Warum sollte der Clubbesitzer wollen, dass Dmitri die beiden findet? Dmitri wurde erschossen.
Ich mache einen vorsichtigen Schritt zurück und versuche, alles in meinem Kopf zusammenzufügen. Steckt Mikhail hinter der Erschießung von Dmitri? Wenn das der Fall ist, warum vertraut er ihm dann noch? Warum zum Teufel arbeitet er für ihn?
„Ich bin meinetwegen hier“, sagt Dmitri. „Ich will wissen, wer auf mich geschossen hat, verdammt noch mal. Warst du es oder dein hübscher kleiner Freund?“
Savannahs Lippen verziehen sich zu einem schiefen Lächeln. „Du erinnerst dich nicht mehr?“
Dmitris Hände ballen sich an der Seite zu Fäusten.
Wenn er sich erinnern würde, wären wir nicht hier, um ihm zu helfen, sich von dem Tag zu erholen, an dem er angeschossen wurde.

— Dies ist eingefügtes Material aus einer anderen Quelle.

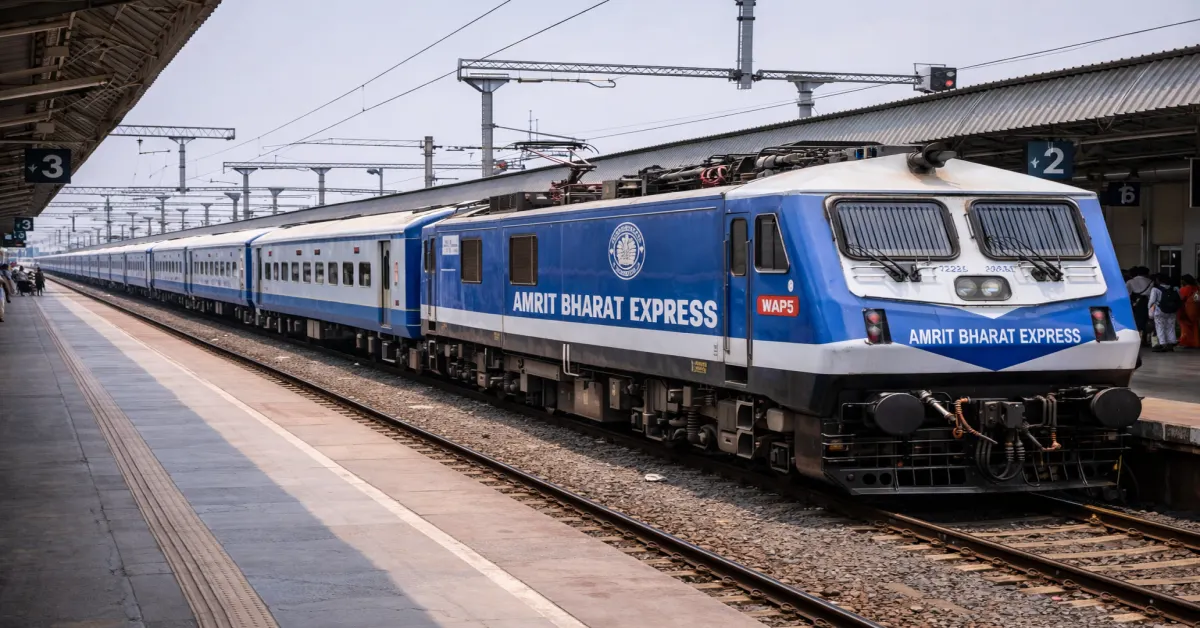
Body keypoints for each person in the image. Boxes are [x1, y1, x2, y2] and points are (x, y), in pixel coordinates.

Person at [1149, 273, 1181, 352]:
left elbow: (1151, 302)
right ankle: (1171, 342)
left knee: (1160, 326)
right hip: (1172, 311)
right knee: (1170, 326)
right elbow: (1178, 299)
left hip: (1159, 310)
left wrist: (1150, 311)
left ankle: (1162, 343)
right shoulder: (1175, 288)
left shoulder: (1155, 289)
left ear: (1158, 280)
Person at [1126, 266, 1154, 347]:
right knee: (1146, 320)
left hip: (1135, 302)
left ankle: (1136, 338)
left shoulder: (1130, 281)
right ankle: (1144, 338)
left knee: (1136, 320)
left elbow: (1127, 294)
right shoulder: (1150, 281)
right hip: (1147, 302)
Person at [1180, 274, 1200, 349]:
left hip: (1186, 309)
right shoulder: (1197, 288)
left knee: (1185, 326)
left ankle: (1187, 342)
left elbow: (1181, 298)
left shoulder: (1185, 289)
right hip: (1196, 309)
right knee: (1195, 326)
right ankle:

Die Blondine spricht weiter, ihre Augen sind auf ihn gerichtet. „Du und Luka wart hinter Anton her. Die Bratva wollte mich töten, und Anton hat mein Leben gerettet, indem er seins riskiert hat.“
„Die Bratva?,“ flüstere ich und meine Stimme bleibt mir im Hals stecken.
Savannah zieht eine Augenbraue hoch und blickt von mir zu Dmitri. „Sag nicht, du hast nicht erwähnt, dass du für die russische Bratva arbeitest?“
Ich trete zurück und stolpere die Verandastufen hinunter, aber ich falle nicht.
Dmitri war so sehr damit beschäftigt, dass ich mich von Antonio fernhalte, weil er die Mafia leitet, dass er vergessen hat zu erwähnen, dass er auch nicht besser ist.
Ich eile zu Fuß durch den Wald. Ich habe keine Autoschlüssel, um Dmitris traurigen Arsch zurückzulassen.